Former members of the “Ninja” militia that fought Sassou Nguesso in a 1997 civil war raided and set alight military, police and local government offices but the attacks have been contained, said government spokesman Thierry Moungalla.
Opposition leader Guy-Brice Parfait Kolelas came second in the March 20 election and his father led the Ninjas during the civil war. The group signed a peace accord with the government in 2003 after years of sporadic clashes, though rivalries persist along regional and ethnic lines.
Kolelas was not involved in the attacks, an aide said.
“The government … does not yet have proof that the candidates or their supporters were involved in this affair but … investigations are under way,” government spokesman Moungalla said on state television.
The fighting between security forces and unidentified gunmen was some of the worst to hit Brazzaville since 1997, when Sassou Nguesso returned to power after months of urban warfare between rival militia groups in the capital.
He had previously ruled the oil-producing country from 1979 until he lost an election in 1992. Opposition supporters say they are frustrated in the wake of the March 20 election that one of Africa’s longest-serving rulers can extend a tenure that has already totalled 32 years.
Witnesses said young opposition supporters chanted “Sassou, leave!”, erected barricades near the main roundabout in southern Brazzaville’s Makelekele neighbourhood and set fire to the local mayor’s office and police headquarters.
The gunfire broke out in the opposition strongholds of Makelekele and Bacongo at 3 a.m. local time (0200 GMT) and lasted until 6 a.m. It resumed around 8 a.m. and intensified in late morning as military helicopters patrolled southern Brazzaville, witnesses said. Heavy weapons fire could be heard.
Hundreds of residents of southern Brazzaville, some carrying their possessions on their heads, fled their neighbourhoods on foot toward the north of the city.
Dozens of heavily-armed Republican Guard troops and police later headed towards the Kingouari neighbourhood of southern Brazzaville, where isolated gunfire persisted in the afternoon, while some residents took refuge in Catholic churches.
ELECTION FRAUD ALLEGED
Sassou Nguesso won re-election after pushing through constitutional changes in an October referendum to remove age and term limits that would have prevented him from standing again.
At least 18 people were killed by security forces during opposition demonstrations against the referendum changes.
Opposition candidates say the March vote was a fraud and have called for a campaign of civil disobedience. A general strike last week held in southern Brazzaville but was ignored in the north of the city, where Sassou Nguesso is popular.

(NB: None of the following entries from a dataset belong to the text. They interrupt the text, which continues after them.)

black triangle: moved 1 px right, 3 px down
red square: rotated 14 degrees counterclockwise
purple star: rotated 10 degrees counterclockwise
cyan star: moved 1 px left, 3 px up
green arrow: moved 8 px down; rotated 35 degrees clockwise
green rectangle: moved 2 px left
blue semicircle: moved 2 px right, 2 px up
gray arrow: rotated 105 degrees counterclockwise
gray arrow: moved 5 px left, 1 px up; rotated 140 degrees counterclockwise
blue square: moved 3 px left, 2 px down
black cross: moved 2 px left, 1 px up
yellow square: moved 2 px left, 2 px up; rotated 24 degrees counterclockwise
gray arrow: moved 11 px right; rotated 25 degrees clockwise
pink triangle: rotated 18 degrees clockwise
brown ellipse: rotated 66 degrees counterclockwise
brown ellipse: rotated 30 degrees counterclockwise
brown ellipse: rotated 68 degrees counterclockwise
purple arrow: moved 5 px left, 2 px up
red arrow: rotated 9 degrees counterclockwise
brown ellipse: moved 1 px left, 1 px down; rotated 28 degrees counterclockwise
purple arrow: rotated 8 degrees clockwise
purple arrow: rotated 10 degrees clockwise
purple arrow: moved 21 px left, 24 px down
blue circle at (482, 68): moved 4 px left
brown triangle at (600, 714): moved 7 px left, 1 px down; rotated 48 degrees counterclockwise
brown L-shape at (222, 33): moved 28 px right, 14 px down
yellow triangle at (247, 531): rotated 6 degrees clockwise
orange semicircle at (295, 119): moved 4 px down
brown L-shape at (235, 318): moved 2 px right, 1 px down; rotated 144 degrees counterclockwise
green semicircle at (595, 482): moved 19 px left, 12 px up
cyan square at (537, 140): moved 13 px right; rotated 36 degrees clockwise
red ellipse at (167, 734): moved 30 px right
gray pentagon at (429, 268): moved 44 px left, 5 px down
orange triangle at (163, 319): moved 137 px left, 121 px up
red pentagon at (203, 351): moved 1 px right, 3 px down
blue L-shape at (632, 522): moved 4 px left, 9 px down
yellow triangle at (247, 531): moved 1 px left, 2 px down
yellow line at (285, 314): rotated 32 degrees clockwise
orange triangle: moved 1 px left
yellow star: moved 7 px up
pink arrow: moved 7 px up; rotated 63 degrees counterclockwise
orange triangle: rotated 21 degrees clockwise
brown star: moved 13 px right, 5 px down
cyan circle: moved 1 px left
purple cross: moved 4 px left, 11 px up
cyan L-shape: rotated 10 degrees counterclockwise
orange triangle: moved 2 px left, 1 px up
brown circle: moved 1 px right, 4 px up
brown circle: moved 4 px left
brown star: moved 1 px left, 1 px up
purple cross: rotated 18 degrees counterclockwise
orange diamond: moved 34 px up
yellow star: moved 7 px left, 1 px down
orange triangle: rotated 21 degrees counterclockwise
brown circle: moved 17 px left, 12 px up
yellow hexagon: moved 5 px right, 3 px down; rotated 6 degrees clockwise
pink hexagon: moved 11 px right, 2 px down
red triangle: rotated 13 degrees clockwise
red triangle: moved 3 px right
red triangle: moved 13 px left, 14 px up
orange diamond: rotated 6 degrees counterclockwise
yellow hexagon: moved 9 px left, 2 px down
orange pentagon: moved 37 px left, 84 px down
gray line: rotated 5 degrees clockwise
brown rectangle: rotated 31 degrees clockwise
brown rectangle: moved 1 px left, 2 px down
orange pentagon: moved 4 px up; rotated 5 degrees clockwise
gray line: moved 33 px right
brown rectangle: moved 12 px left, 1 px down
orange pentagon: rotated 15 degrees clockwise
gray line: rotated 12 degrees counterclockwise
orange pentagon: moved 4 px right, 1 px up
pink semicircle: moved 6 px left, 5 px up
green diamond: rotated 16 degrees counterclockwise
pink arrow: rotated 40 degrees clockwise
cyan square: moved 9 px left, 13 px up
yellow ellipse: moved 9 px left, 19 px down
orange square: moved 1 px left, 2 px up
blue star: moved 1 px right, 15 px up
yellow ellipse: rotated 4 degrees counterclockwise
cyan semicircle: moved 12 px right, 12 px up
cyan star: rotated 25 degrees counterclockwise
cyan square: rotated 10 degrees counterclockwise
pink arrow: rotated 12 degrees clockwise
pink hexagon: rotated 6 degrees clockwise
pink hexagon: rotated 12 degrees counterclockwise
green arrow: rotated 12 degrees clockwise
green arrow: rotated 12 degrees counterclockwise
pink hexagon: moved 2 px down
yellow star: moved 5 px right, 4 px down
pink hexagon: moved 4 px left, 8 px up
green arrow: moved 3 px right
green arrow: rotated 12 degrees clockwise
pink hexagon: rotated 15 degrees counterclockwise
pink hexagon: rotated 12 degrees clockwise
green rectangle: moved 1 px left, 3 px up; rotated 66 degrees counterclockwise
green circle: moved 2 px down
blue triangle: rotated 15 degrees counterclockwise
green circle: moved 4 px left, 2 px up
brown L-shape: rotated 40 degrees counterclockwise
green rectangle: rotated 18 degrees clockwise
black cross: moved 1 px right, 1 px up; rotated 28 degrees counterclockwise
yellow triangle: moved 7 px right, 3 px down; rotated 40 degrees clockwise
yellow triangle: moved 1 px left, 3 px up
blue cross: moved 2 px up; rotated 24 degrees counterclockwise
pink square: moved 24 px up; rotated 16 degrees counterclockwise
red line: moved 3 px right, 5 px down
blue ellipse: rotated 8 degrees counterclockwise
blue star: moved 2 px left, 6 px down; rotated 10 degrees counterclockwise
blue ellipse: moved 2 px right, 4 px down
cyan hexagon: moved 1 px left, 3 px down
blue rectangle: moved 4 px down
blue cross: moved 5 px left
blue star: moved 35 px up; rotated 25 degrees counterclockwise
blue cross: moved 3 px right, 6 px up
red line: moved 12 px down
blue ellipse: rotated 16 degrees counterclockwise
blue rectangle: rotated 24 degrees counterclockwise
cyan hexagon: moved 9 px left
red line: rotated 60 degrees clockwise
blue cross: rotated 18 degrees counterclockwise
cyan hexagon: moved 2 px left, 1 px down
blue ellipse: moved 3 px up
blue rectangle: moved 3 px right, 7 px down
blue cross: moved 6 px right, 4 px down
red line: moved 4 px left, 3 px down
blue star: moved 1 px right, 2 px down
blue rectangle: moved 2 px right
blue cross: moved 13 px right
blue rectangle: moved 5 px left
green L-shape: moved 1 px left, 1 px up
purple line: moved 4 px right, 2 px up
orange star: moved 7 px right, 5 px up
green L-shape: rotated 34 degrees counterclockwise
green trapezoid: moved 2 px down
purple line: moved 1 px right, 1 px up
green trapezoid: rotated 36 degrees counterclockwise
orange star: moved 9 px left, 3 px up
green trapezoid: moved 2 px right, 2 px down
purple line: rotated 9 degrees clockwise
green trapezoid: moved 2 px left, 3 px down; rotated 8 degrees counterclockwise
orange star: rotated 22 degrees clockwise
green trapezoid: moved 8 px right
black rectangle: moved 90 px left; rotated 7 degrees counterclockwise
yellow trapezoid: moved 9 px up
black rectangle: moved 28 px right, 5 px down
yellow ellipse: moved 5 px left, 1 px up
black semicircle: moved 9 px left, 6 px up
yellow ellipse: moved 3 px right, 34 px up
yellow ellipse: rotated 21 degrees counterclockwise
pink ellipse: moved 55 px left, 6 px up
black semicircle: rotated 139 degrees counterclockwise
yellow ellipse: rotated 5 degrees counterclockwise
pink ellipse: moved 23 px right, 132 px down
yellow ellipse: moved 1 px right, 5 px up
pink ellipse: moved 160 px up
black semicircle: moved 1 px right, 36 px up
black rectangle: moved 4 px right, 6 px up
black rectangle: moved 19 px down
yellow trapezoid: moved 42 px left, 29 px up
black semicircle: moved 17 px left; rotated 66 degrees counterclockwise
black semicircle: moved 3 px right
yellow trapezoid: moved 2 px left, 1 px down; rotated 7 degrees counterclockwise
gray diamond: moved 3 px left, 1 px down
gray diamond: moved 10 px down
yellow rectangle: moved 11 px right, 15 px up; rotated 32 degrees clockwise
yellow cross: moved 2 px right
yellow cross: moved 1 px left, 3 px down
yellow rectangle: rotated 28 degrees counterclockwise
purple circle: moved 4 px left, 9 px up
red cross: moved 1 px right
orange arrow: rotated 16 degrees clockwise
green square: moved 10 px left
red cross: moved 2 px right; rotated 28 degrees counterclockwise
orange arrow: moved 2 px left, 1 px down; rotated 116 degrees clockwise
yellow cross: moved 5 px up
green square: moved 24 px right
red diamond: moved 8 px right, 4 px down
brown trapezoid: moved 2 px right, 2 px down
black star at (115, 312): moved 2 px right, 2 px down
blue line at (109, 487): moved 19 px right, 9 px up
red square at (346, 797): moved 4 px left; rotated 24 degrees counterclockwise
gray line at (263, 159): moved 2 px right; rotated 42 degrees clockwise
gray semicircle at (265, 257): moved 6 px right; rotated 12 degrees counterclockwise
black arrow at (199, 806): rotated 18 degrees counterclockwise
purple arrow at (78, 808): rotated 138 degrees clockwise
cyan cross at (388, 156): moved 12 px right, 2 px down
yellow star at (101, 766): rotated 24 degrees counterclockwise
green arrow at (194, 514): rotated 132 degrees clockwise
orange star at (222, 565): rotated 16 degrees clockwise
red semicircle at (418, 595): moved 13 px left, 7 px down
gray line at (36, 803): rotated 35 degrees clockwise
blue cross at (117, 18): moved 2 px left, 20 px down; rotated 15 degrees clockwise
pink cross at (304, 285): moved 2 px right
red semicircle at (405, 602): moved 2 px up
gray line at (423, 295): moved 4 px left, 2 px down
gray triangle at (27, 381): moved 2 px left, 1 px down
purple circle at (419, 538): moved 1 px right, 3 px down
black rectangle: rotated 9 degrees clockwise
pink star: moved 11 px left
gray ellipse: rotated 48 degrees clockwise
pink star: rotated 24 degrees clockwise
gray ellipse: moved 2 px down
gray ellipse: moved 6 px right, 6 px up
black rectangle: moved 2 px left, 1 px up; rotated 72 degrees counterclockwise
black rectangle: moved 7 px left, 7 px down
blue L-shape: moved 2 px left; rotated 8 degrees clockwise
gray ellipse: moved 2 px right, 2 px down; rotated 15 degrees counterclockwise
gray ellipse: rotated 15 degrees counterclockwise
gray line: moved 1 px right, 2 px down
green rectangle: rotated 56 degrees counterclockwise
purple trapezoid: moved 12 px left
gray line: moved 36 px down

Michel Rodriguez Abiabouti, a spokesman for opposition leader and retired general Jean-Marie Mokoko, who came third in the election, said Mokoko’s house had been searched and no weapons were found.
“The other opposition candidates don’t have weapons. They were chased and mistreated (during the campaign) but they wanted, at any price, to go to the election,” he told Reuters.
The U.S. State Department said after the election it had received numerous reports of irregularities and criticised the government’s decision to cut all telecommunications including internet services during voting and for days afterwards.